Mortgage Daily

Published On: August 11, 2012

A lawsuit filed by the Federal Deposit Insurance Corp. accuses more than a dozen defendants — including units of several major financial institutions — of deceiving failed Colonial Bank in the sale of nearly $0.4 billion in residential mortgage-backed securities.

Colonial Bank was seized in August 2009 by the Alabama State Banking Department. Impaired capital was cited among the reasons for the Montgomery, Ala.-based bank’s demise. It was the biggest bank failure that year.

Insiders at the bank have admitted that they conspired with executives at Taylor, Bean and Whitaker Mortgage Corp. to deceive bank regulators through a fraudulent accounting scheme that brought down Taylor Bean a month earlier. Eight people, including Taylor Bean founder Lee Farkas, have been sentenced after admitting or being convicted of their roles in the fraudulent scheme.

But Taylor Bean wasn’t the only culprit behind Colonial’s collapse, according to a lawsuit filed Friday in a Manhattan federal court by the FDIC.

Among the defendants are units of Bank of America Corp., Citigroup Inc., JPMorgan Chase & Co. and Wells Fargo & Co.

The FDIC alleges that the defendants “made numerous statements of material fact” in the sale of $388 million in RMBS to Colonial. Violations of the Securities Act of 1933 are alleged.

Colonial was misled about the credit quality of the underlying loans, while many material facts were omitted, according to the complaint. Among the information omitted was loan-to-value ratios, the quality of the appraisals and owner occupancy levels. The FDIC also claims that the defendants failed to alert Colonial about how they abandoned their own underwriting standards.

The FDIC based its findings on a random sampling of loans that backed the certificates. Out of 11 securitizations, between half and 73 percent of the loans involved “material untrue or misleading statements.”

The FDIC had three years from the seizure of Colonial to file the lawsuit — leaving it with three days to spare before exceeding the statute of limitations.
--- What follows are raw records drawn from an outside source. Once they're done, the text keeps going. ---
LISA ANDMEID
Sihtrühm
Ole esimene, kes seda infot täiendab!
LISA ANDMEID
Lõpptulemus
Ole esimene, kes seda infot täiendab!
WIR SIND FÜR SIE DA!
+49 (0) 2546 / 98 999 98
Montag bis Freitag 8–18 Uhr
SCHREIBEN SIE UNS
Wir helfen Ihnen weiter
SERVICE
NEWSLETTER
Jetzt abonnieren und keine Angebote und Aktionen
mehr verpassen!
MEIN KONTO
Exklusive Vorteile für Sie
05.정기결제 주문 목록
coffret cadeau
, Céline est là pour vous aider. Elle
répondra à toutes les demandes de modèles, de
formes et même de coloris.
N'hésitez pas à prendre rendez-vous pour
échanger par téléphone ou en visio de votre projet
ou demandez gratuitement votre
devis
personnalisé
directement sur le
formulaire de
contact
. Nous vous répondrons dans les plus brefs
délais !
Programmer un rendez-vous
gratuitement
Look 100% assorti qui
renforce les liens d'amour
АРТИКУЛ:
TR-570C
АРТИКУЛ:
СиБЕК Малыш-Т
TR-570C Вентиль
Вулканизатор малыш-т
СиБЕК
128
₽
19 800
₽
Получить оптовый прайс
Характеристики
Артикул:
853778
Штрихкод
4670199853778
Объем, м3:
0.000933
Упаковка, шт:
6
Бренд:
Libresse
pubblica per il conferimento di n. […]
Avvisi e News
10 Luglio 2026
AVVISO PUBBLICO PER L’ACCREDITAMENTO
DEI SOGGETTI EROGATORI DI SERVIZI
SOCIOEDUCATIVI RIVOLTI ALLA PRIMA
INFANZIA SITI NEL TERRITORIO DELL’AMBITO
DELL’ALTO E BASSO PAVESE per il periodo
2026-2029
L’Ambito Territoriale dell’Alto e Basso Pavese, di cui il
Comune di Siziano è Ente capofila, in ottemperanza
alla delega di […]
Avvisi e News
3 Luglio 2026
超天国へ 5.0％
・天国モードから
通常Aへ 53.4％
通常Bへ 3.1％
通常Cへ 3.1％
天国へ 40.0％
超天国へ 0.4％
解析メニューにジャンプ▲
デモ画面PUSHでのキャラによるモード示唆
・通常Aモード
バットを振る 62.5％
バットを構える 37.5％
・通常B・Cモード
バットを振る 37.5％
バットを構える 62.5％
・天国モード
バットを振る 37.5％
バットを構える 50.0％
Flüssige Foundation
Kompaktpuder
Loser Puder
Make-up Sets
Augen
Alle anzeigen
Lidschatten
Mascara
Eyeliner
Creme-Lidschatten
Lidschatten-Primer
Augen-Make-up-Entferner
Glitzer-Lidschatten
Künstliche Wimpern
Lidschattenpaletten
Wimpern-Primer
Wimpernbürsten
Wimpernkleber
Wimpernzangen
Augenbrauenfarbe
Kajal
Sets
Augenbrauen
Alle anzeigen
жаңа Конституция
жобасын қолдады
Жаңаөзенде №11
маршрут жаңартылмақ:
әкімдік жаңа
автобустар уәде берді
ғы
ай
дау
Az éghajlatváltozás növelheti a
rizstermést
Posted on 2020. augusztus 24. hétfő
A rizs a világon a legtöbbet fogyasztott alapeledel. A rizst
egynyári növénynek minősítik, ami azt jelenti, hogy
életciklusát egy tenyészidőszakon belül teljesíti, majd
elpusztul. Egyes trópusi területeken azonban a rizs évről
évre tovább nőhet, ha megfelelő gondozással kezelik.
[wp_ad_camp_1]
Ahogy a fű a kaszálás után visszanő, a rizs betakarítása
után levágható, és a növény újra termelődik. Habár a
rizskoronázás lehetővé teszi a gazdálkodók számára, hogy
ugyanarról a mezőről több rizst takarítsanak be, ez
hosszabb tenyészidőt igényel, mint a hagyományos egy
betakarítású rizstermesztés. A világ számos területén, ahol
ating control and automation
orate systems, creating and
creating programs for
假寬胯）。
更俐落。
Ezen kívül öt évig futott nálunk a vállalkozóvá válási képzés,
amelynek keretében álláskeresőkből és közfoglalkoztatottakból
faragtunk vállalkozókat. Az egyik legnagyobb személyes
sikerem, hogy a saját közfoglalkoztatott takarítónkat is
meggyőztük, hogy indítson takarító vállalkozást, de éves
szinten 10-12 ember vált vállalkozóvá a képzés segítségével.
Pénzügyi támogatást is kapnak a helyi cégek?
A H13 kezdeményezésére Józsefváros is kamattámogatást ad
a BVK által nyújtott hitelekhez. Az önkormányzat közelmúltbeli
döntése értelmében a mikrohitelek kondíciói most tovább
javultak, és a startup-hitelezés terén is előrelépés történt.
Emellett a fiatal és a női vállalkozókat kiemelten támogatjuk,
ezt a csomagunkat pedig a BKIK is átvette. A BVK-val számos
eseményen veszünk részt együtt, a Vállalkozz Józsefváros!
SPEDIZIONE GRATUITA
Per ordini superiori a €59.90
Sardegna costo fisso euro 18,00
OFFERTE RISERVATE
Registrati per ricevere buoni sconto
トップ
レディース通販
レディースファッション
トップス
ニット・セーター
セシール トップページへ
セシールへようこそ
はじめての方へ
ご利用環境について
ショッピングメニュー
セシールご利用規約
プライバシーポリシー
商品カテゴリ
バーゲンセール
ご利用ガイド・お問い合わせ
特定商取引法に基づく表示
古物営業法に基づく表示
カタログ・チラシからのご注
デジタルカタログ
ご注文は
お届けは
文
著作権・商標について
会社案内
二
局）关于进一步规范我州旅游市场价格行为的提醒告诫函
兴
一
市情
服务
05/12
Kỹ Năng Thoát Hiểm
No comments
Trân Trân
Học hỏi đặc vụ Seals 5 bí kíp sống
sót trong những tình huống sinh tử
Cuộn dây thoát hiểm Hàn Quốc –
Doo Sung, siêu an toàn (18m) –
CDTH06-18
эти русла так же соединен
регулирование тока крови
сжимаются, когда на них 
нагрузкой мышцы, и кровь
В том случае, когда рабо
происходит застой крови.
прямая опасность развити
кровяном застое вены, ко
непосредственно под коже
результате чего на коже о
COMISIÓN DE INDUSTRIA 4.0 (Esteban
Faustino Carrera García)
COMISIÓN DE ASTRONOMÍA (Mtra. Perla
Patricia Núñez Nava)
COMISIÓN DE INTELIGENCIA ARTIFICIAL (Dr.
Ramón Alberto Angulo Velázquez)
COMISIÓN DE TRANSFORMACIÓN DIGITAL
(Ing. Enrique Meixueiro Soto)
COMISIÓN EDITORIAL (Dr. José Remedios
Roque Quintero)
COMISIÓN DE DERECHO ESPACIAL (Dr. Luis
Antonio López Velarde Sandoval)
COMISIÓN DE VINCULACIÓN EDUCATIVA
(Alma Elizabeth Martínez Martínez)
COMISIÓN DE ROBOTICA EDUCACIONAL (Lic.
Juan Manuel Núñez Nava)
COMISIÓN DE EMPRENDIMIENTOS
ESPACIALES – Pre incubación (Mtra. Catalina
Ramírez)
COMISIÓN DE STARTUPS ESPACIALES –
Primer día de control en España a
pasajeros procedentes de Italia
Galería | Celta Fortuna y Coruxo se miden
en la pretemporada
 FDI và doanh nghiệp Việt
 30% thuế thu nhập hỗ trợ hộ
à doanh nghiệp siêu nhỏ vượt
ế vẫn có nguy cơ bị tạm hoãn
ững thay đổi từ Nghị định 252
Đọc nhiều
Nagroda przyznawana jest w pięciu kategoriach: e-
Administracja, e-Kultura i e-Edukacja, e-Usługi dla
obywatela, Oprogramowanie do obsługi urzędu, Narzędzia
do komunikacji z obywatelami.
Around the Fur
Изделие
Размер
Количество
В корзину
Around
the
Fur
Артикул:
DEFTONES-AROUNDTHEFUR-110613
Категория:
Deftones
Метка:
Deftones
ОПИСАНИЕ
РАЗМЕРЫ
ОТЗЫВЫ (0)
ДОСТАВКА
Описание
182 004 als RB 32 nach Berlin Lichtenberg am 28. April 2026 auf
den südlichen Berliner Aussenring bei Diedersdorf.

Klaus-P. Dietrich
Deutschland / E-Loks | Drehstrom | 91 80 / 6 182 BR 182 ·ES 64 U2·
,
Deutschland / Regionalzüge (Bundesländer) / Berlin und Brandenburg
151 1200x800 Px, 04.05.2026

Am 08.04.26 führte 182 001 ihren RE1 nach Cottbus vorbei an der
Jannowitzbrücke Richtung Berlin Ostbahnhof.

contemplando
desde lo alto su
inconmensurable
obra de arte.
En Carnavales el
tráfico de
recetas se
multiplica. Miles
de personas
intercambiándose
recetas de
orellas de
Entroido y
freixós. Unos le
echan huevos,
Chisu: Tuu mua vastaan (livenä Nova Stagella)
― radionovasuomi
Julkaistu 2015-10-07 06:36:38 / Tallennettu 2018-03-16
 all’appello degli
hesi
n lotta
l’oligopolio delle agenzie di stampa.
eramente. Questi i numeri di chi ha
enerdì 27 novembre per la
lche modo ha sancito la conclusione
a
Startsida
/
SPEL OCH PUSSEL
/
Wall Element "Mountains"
The FDIC hopes to collect at least $189.3 million plus legal fees.

One of the defendants is BofA-subsidiary Merrill Lynch. BofA, itself, filed a $1.75 billion lawsuit in U.S. District Court for the District of Columbia against the FDIC as receiver for Colonial Bank and Platinum Community Bank during October 2010. BofA, which is acting as trustee on behalf of Ocala Funding LLC, says that the FDIC has unjustly denied claims.

On Wednesday, a judge for the U.S. Bankruptcy Court for the Middle District of Florida handling Ocala Funding’s Chapter 11 Bankruptcy lifted the bankruptcy code’s automatic stay provision so that BofA could pursue its lawsuit against the FDIC, Dow Jones reported. The judge reportedly said that the stay was being lifted “in the interests of judicial economy and the expeditious and economical resolution of litigation” to allow BofA to “prosecute the D.C. action to its conclusion.”

The Federal Housing Finance Agency filed lawsuits last year as conservator of Fannie Mae and Freddie Mac against 17 issuers and underwriters of mortgage-backed securities purchased by the two secondary lenders. FHFA alleged that some of the losses that Fannie and Freddie suffered on private-label securities were the result of being misled about the risk characteristics of the securities.